→ **What you are asked to do**
Below are entries. Copy exactly the lines running from the line that holds "Times of Malta" to the line that holds "A young woman carrying eatable in p", with both ends included.

→ **Saved data entries**
____

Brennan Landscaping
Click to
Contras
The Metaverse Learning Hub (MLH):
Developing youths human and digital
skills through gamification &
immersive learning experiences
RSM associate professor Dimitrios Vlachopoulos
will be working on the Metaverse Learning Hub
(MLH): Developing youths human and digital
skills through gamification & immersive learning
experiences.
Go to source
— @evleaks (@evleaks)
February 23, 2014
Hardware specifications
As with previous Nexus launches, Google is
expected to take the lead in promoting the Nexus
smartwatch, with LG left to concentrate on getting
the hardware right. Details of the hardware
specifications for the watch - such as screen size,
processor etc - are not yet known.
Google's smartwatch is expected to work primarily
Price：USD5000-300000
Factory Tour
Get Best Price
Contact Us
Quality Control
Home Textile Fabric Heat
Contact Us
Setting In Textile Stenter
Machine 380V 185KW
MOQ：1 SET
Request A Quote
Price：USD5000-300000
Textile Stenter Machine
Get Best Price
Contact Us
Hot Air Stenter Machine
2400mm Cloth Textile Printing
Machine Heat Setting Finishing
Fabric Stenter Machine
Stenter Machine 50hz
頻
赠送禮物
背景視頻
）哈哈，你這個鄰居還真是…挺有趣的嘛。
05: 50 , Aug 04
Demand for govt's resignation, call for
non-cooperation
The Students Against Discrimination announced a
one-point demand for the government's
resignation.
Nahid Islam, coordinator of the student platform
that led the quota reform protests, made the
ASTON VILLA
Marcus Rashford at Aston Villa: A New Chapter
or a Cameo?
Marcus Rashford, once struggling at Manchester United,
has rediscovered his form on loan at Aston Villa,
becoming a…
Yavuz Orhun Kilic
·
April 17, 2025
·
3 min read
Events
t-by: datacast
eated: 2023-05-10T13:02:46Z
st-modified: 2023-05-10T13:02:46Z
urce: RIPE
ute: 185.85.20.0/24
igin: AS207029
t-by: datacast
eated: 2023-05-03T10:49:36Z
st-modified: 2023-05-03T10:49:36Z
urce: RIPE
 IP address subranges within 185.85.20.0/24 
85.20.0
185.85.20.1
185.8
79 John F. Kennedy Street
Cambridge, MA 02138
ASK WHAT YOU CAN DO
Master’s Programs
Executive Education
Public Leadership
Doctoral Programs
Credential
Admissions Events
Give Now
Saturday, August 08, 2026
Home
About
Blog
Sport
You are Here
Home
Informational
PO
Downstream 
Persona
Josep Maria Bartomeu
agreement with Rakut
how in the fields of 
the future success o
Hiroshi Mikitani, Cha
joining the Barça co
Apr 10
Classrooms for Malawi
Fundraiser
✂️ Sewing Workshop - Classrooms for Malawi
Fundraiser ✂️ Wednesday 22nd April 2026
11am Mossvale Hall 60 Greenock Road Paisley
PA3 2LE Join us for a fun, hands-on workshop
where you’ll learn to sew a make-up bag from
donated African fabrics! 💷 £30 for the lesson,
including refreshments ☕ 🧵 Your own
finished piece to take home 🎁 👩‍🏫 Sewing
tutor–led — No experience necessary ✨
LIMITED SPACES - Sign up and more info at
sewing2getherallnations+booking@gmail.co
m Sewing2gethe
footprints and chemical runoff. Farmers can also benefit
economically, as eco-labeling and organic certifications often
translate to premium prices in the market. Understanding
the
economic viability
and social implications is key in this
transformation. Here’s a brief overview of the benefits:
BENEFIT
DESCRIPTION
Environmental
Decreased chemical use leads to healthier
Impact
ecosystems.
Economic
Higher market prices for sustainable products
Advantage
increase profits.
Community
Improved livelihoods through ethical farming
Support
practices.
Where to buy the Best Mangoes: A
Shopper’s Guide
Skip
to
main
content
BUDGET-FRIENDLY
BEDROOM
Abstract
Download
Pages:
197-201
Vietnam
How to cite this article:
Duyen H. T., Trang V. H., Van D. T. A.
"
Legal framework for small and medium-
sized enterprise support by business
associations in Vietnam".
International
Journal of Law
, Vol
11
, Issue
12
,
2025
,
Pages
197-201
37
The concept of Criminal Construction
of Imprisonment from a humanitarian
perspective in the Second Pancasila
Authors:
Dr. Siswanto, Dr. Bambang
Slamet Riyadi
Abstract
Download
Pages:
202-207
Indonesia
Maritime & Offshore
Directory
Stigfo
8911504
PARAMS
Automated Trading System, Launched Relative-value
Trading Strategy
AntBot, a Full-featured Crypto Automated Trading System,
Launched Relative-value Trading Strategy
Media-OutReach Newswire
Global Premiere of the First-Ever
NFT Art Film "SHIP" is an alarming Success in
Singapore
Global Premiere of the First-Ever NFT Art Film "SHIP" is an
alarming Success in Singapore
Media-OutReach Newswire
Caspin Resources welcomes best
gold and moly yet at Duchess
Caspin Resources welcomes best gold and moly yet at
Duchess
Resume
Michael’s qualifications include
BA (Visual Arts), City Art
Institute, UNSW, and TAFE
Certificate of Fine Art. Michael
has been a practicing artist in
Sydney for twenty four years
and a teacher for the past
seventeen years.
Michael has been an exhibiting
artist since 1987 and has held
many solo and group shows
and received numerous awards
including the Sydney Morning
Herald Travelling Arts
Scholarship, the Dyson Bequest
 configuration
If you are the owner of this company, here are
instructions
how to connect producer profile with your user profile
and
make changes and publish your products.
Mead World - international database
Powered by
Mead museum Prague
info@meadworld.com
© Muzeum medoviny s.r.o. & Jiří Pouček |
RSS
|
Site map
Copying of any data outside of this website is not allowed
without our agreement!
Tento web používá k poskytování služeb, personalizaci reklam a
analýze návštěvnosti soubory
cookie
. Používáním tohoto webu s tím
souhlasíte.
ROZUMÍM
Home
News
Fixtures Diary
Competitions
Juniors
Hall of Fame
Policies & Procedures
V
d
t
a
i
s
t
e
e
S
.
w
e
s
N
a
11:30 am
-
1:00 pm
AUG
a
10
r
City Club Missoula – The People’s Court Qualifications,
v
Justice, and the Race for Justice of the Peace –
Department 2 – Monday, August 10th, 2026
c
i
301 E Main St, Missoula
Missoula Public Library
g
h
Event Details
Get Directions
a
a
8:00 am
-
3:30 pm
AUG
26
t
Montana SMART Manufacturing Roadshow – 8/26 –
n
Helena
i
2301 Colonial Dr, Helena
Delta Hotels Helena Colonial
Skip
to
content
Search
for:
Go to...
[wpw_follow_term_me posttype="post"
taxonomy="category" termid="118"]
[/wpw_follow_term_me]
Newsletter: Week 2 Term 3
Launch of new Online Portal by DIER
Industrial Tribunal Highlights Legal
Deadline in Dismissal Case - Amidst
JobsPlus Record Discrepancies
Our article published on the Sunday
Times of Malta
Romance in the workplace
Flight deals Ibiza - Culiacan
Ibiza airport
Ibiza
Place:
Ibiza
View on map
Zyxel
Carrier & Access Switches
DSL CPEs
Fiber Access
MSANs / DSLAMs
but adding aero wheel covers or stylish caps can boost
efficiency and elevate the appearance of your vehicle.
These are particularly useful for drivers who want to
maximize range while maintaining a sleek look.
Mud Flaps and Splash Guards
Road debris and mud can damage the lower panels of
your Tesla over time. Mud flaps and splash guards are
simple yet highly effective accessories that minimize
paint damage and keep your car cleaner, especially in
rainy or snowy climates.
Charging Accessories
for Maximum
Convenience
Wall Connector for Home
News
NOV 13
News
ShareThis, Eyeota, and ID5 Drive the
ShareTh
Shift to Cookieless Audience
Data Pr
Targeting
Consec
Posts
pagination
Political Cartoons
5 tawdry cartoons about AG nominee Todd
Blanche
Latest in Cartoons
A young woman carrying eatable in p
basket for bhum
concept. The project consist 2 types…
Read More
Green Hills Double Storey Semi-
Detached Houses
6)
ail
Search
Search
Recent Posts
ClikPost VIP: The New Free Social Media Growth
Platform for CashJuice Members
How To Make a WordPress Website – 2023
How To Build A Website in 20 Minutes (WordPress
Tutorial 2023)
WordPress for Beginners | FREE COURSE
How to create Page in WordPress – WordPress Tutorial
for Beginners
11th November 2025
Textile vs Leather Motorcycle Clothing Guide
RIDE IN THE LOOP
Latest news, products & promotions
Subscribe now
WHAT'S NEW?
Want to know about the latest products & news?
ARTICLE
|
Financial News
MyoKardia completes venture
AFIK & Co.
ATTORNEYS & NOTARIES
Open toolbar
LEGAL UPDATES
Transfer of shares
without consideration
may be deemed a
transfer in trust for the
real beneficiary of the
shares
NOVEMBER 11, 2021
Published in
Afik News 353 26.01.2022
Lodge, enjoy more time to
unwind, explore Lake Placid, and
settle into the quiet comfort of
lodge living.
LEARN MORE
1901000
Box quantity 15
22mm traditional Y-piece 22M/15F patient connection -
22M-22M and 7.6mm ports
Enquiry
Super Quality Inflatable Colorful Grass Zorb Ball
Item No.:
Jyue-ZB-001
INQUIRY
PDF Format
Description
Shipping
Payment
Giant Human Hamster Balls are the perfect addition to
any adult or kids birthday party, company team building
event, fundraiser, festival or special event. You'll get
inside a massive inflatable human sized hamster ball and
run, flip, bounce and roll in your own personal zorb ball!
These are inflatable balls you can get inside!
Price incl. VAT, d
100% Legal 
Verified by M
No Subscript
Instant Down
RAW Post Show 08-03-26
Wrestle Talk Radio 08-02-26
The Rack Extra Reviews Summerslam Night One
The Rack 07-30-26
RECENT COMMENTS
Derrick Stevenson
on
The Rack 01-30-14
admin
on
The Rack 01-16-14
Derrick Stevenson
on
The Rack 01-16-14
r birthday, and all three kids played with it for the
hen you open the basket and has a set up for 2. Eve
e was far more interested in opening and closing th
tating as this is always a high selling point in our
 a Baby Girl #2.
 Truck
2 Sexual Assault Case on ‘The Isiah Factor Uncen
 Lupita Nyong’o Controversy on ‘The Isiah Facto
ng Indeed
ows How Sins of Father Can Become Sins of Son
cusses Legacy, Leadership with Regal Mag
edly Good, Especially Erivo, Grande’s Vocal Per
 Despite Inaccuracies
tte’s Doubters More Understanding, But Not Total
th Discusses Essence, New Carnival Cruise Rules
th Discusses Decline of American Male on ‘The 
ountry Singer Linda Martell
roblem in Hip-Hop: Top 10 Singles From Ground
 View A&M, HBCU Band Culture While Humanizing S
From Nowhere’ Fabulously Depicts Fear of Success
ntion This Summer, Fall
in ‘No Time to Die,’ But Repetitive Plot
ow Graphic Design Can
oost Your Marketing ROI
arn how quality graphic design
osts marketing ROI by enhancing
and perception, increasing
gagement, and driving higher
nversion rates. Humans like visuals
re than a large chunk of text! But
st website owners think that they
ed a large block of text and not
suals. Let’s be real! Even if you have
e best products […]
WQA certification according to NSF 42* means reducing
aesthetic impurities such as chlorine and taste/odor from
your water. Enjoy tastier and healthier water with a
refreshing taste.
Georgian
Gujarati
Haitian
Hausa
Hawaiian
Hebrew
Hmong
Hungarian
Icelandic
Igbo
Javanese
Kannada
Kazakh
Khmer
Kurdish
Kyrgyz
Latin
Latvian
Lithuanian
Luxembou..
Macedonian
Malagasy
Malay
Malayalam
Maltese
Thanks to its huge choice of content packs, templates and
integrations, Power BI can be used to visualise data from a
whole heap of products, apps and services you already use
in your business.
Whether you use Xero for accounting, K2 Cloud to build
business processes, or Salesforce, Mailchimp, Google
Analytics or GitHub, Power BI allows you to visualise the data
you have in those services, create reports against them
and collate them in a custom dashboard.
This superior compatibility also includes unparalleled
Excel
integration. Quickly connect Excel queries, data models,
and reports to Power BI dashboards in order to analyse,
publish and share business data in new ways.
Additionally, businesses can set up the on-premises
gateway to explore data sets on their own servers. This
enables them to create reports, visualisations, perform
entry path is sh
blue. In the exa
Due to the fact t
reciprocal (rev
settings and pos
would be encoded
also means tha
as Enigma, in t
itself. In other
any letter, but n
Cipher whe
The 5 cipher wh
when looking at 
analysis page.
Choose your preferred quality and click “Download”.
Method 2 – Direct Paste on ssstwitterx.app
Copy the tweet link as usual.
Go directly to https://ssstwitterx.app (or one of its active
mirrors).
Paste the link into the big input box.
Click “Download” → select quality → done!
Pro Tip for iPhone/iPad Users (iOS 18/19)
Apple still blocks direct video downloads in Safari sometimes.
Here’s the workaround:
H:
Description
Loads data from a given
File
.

____

→ **Output of the task**
Times of Malta
Romance in the workplace
Flight deals Ibiza - Culiacan
Ibiza airport
Ibiza
Place:
Ibiza
View on map
Zyxel
Carrier & Access Switches
DSL CPEs
Fiber Access
MSANs / DSLAMs
but adding aero wheel covers or stylish caps can boost
efficiency and elevate the appearance of your vehicle.
These are particularly useful for drivers who want to
maximize range while maintaining a sleek look.
Mud Flaps and Splash Guards
Road debris and mud can damage the lower panels of
your Tesla over time. Mud flaps and splash guards are
simple yet highly effective accessories that minimize
paint damage and keep your car cleaner, especially in
rainy or snowy climates.
Charging Accessories
for Maximum
Convenience
Wall Connector for Home
News
NOV 13
News
ShareThis, Eyeota, and ID5 Drive the
ShareTh
Shift to Cookieless Audience
Data Pr
Targeting
Consec
Posts
pagination
Political Cartoons
5 tawdry cartoons about AG nominee Todd
Blanche
Latest in Cartoons
A young woman carrying eatable in p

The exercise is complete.